米国だけでなく世界中で、視聴の断片化は、従来の視聴者測定パネルが信頼できる視聴率情報を提供する能力に挑戦している。この情報は、広告の買い手と売り手が取引を計画・実行し、コンテンツ制作者が番組のパフォーマンスを理解するために不可欠であることに変わりはない。
高視聴率のネットワークや番組は、この測定問題の影響を受けにくいが、今日の視聴の多くはニッチであるため、視聴率が低くなり、測定の信頼性も低くなる。場合によっては、ある番組の視聴者が母集団にいるにもかかわらず、その視聴者が測定パネルにいないために、視聴率がゼロと報告されることもある。これに対処するため、ニールセンは「パネル+ビッグデータ」の測定データを発表している。これは、パネルデータとMVPDからのリターンパス・データ(RPD)やスマートTVからの自動コンテンツ認識(ACR)データなどのビッグデータを組み合わせることで、視聴者測定をより正確にし、"ゼロ視聴率 "の問題に効果的に対処することで、視聴者測定を大幅に改善するものである。
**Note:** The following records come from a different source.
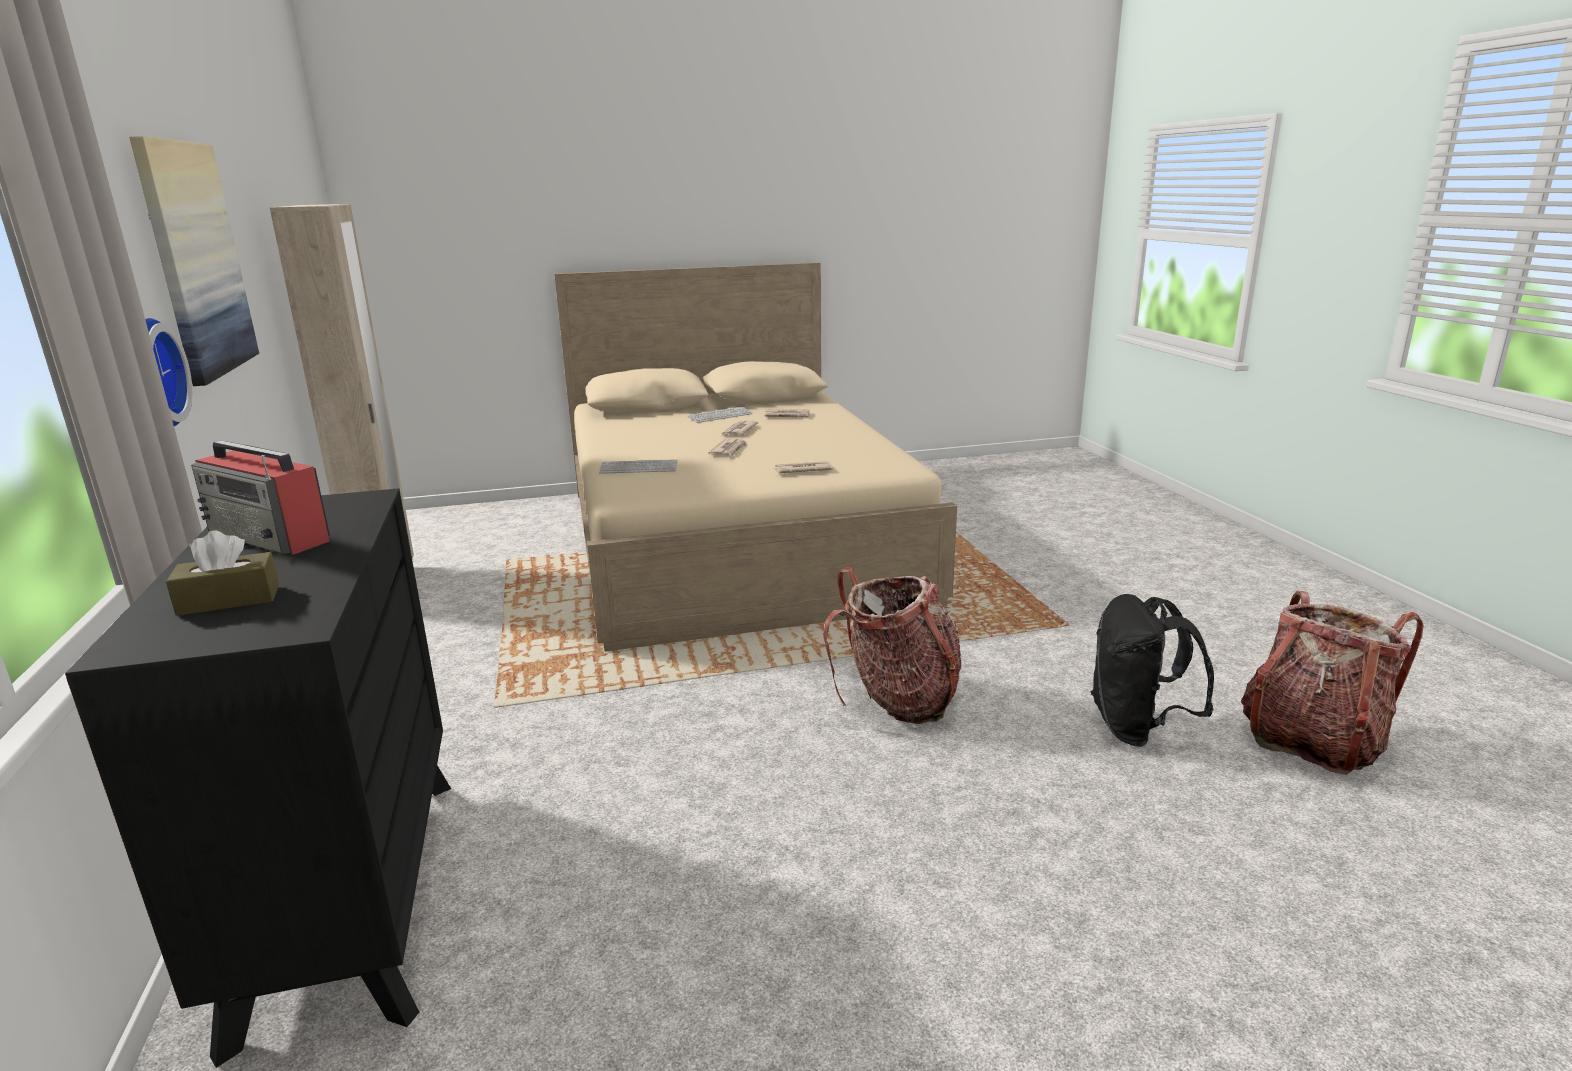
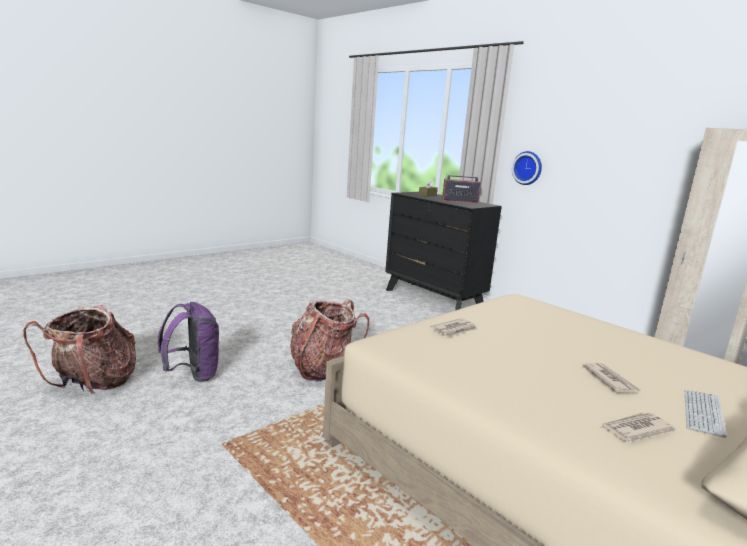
camera: 150 degrees right, 5 degrees down
picture [129,136,259,386] -> none
keyboard [599,459,678,474] -> none
newspaper [708,439,748,456] -> none
black backpack [1090,594,1214,747] -> purple backpack [158,302,219,382]

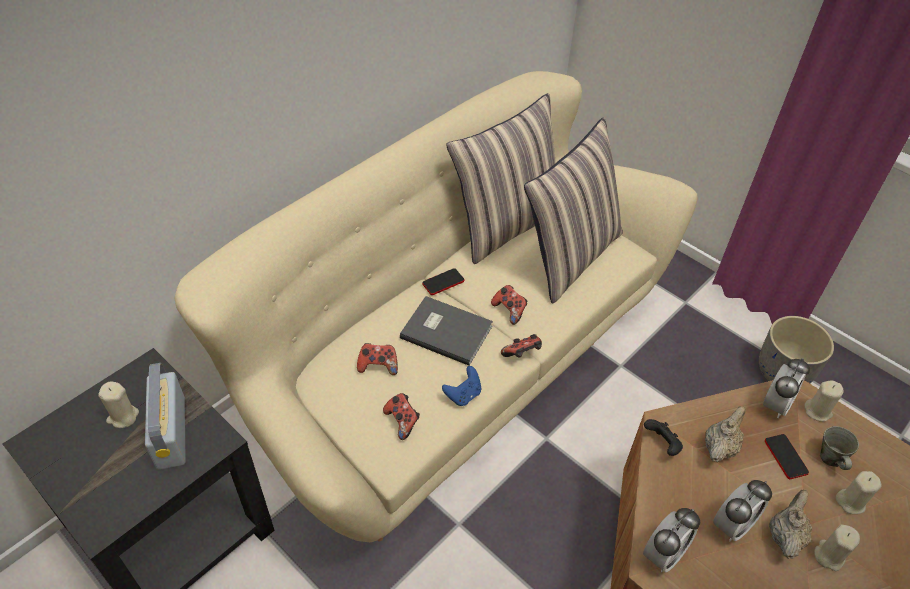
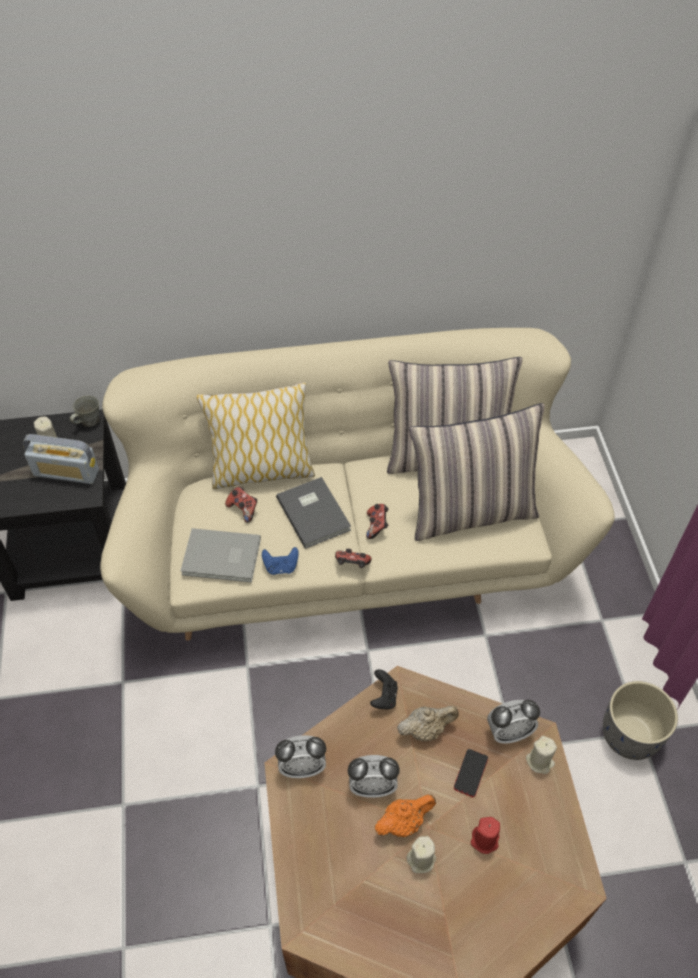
camera: 40 degrees right, 5 degrees up
radio [145,363,186,470] -> radio turned 105 degrees counterclockwise [23,434,99,484]
game controller [383,393,420,440] -> grey book [181,528,261,583]
phone [422,268,464,295] -> none
beige teapot [769,490,812,559] -> orange teapot [375,795,436,837]
grey mug [820,426,859,470] -> grey mug moved to [70,396,99,427]
beige candle [836,471,881,514] -> red candle [471,817,500,854]
none -> pillow [196,382,315,489]

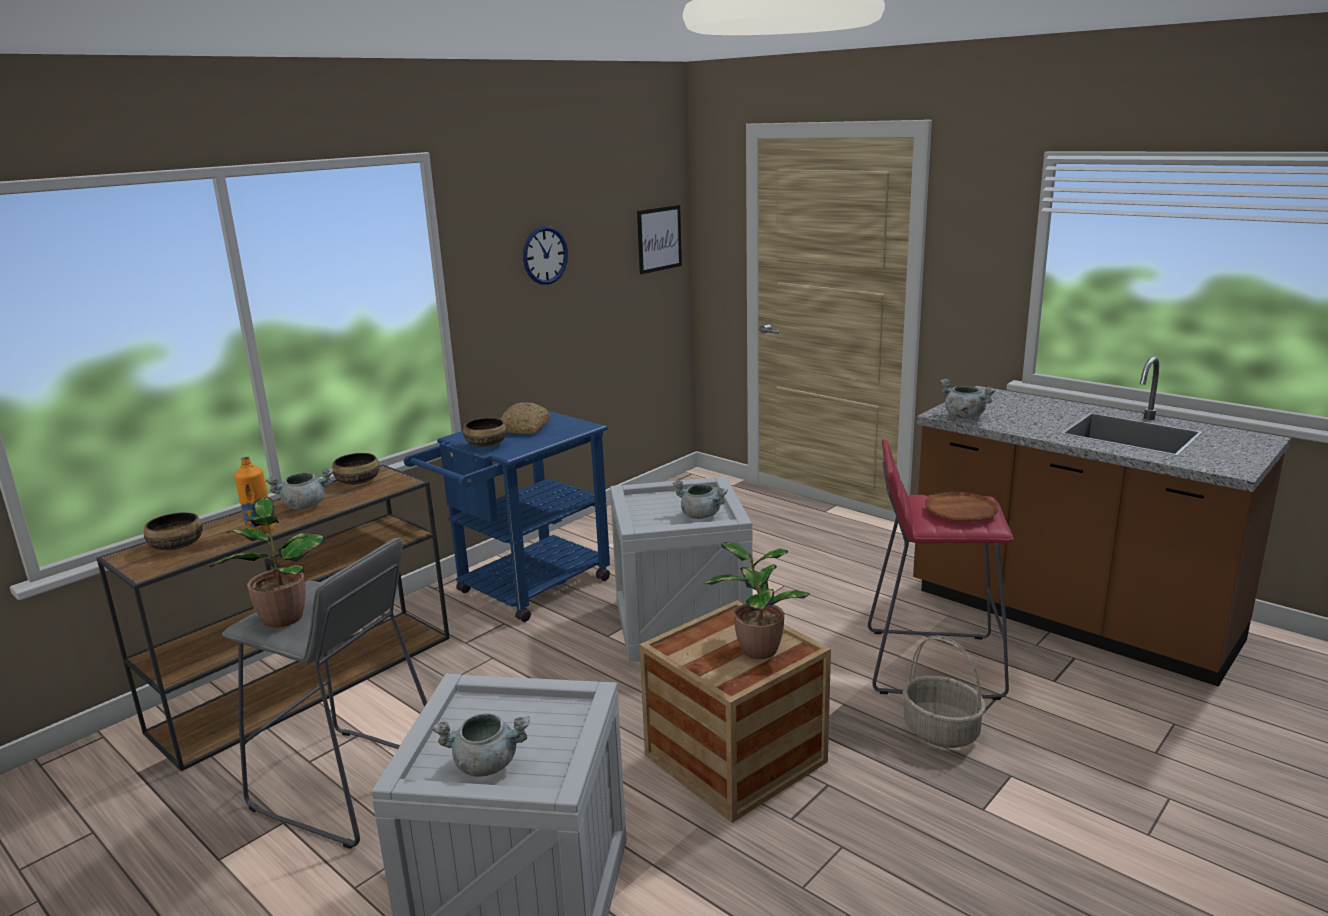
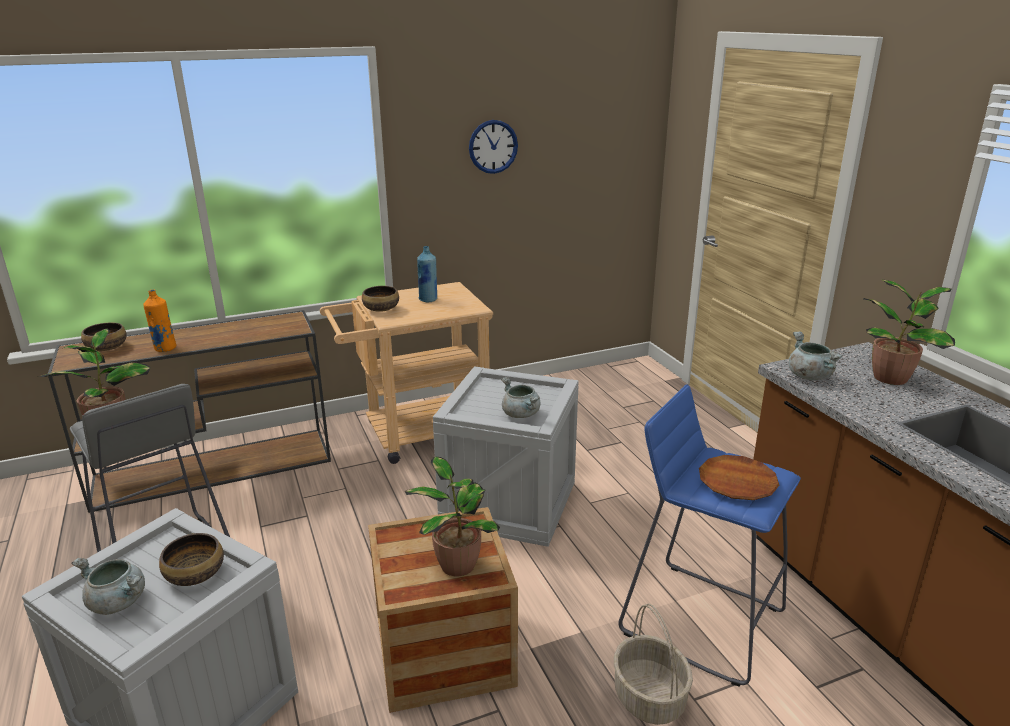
camera: 25 degrees right, 5 degrees up
grey cooking pot [266,468,333,510] -> none
bowl [332,453,380,485] -> bowl moved to [159,533,224,586]
blue cart [404,411,610,622] -> beige cart [320,282,493,464]
bread [501,402,550,434] -> blue bottle [417,246,437,302]
picture [637,205,682,274] -> none
red stool [868,439,1014,700] -> blue stool [619,384,801,687]
none -> potted plant [863,279,955,385]

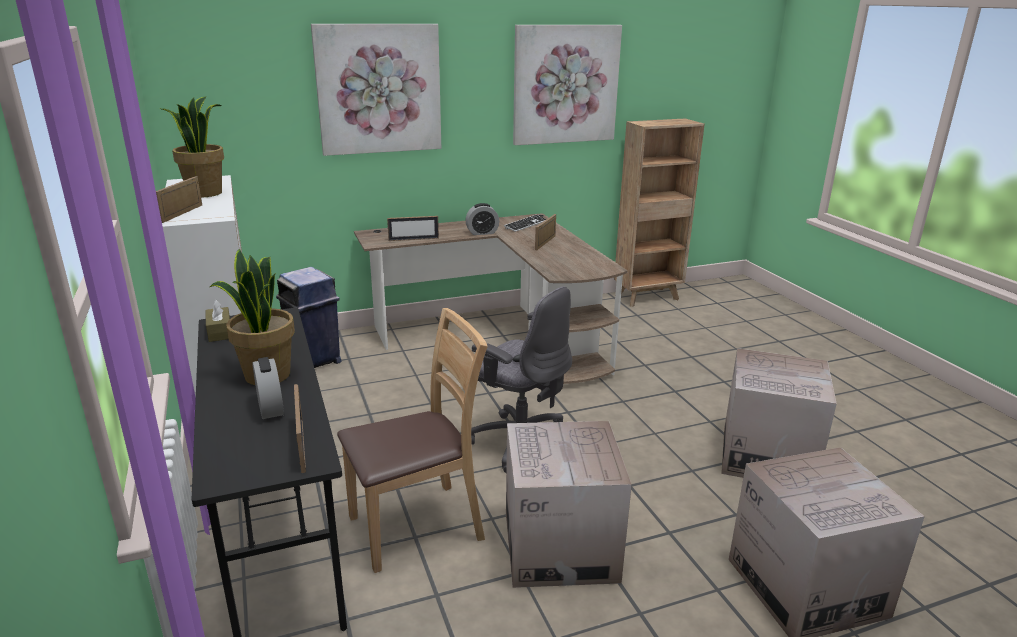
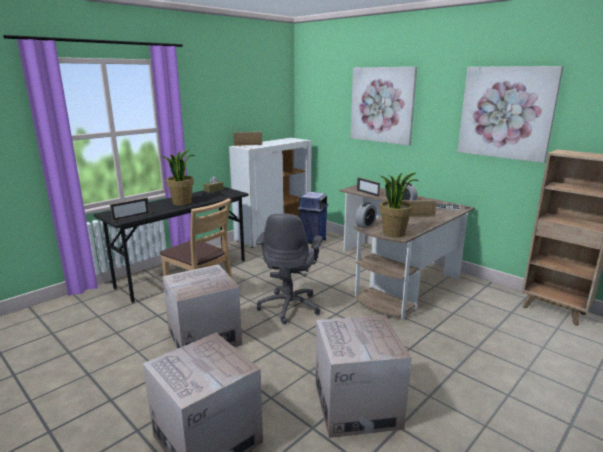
camera: 65 degrees right, 5 degrees down
potted plant [159,96,224,198] -> potted plant moved to [380,172,419,237]
alarm clock [252,357,284,419] -> alarm clock moved to [355,202,377,228]

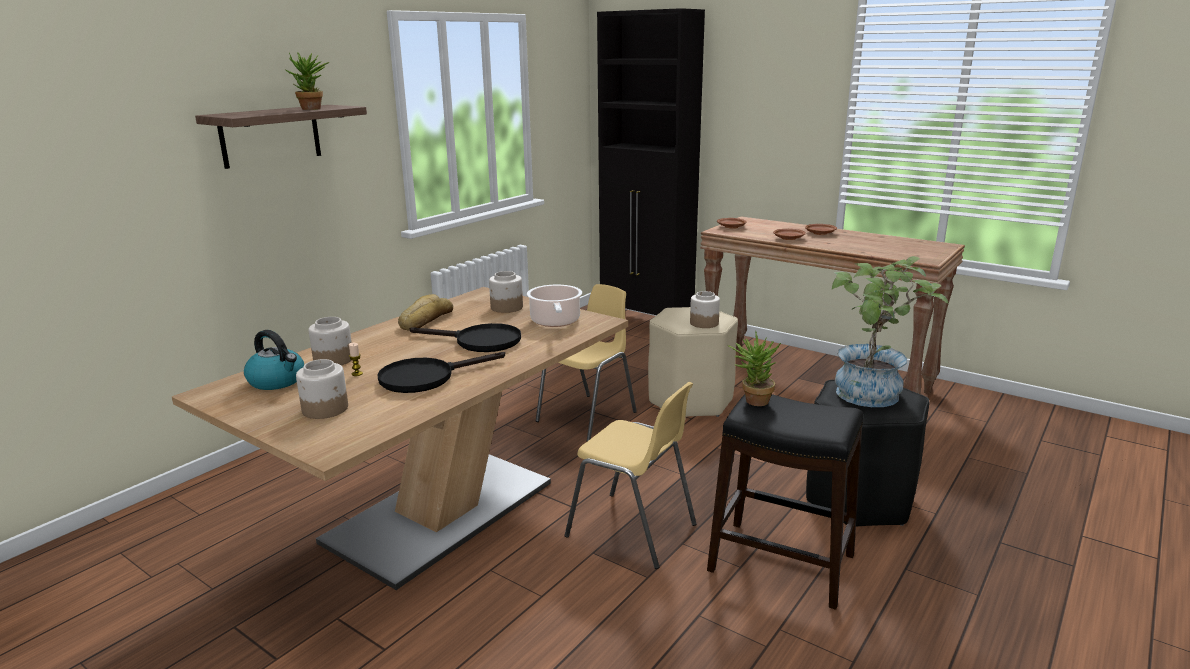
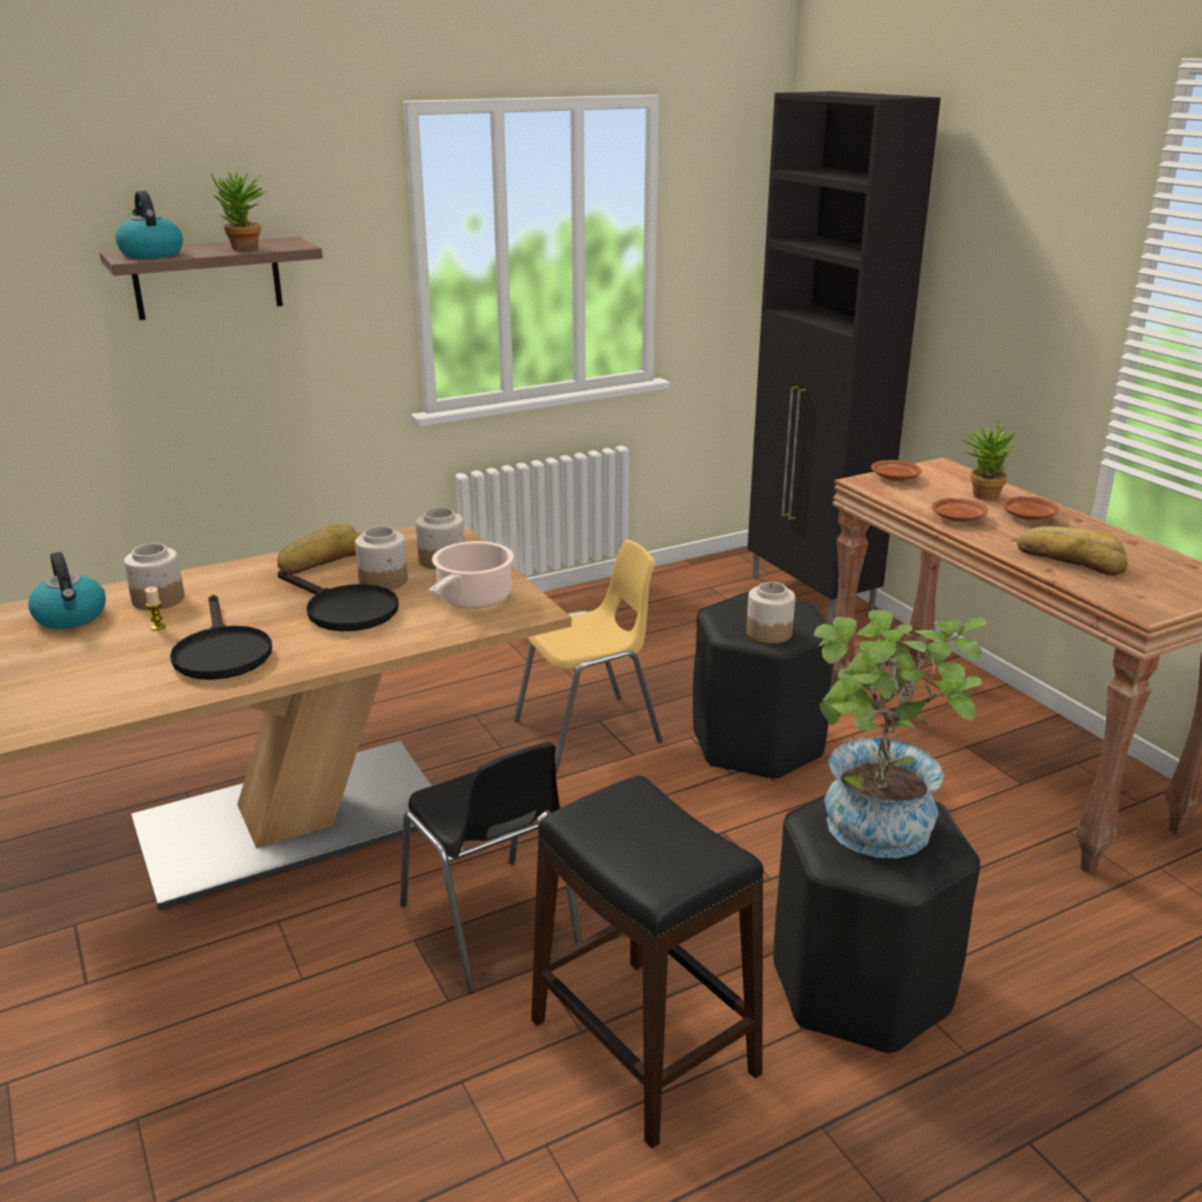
camera: 25 degrees right, 5 degrees up
jar [296,359,348,419] -> jar moved to [355,526,408,590]
black frying pan [377,352,505,393] -> black frying pan turned 105 degrees counterclockwise [170,595,272,680]
yellow chair [564,382,696,569] -> black chair [400,742,582,993]
beige stool [648,307,738,417] -> black stool [693,592,833,781]
potted plant [728,331,781,406] -> potted plant moved to [961,419,1016,500]
none -> kettle [115,191,183,258]
none -> bread [1017,526,1128,576]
We know that the data from cable boxes and smart TVs isn’t feasible for measurement by itself. It has gaps and doesn’t measure everything on the screen or tell you who’s watching. But, when paired with accredited person-level panel data, the combined data sets significantly advance the science of audience measurement. Among the benefits, the combination of these data sets allows measurement to collect far more viewing than what’s possible with panel data alone.
ゼロ評価を理解する
例えば、今年第1四半期、ニールセンパネルは、生放送と翌3日間のタイムシフト視聴の合計362,168件(2%)のうち、放送、ケーブルテレビ、シンジケーションテレビの合計8,454件の視聴率がゼロであったと報告した。視聴率ゼロは、視聴した家庭がゼロであったことを意味し、ほとんどの場合、母集団で実際に起こったことではなく、測定の限界を反映したものである。言い換えれば、母集団では低レベルの視聴があったが、パネルでは視聴者がいなかったということである。
ニールセンの全国パネルデータにビッグデータが含まれることで、この問題に大きく対処し、買い手と売り手は視聴者の視聴行動をより明確に把握できるようになる。ニールセンは、約3,000万世帯のTVデータを4万世帯/10万人のパネルと組み合わせることで、測定精度を大幅に高めている。サンプルサイズが大きくなることで、ゼロ視聴率の存在など、パネル測定に伴う統計的サンプリング誤差が減少する。
ビッグデータで視聴精度が向上
今年9月にビッグデータを測定可能にする前に、ニールセンはサンプリングエラーへの影響を把握するため、1年以上かけて統合データセットの分析を行った。分析の結果、ビッグデータの導入により、すべての視聴グループにおいてゼロ視聴率が大幅に減少することが判明した。世帯視聴率がゼロだった第1四半期の8,454のテレビ番組について、パネルデータにビッグデータを加えて測定したところ、ゼロ視聴率は99.9%減少した。すべての主要視聴者層で、減少幅は96.8%~99.9%だった。この減少は若い視聴者層で顕著であり、若い視聴者層は従来のテレビ番組の視聴が浅く、パネル測定でゼロ視聴率が発生しやすい傾向がある。
また、サンプル数が増えたことで、特定の視聴者のより正確な視聴状況を収集できるようになりました。例えば第 1 四半期では、パネルデータで測定した場合、ヒスパニック系ネットワークで視聴率ゼロ(ライブ+3 日間)を記録したヒスパニック系番組が 3,471 件ありました。パネルデータとビッグデータで測定した場合、ゼロ視聴率は完全に取り除かれました。
数百万世帯が測定に加わることは明らかにプラスである。しかし、ビッグデータはかなり大きなサンプル数を提供するものの、それだけでは、誰が視聴しているかという具体的な詳細(ニールセンについて )を欠いており、一般的に多様な人口集団や特定の年齢層を十分に反映していない。また、ビッグデータでは、地上波アンテナからの視聴、ブロードバンドのみの家庭、家庭から離れた場所での視聴を測定することができない。そこで、監査され、認定されたパネルデータの出番となる。ニールセンは、ビッグデータのスケールとピープルベースのパネルから得られるきめ細かなインサイトを組み合わせることで、業界がRPDとACRデータの可能性を最大限に発揮できるよう支援しています。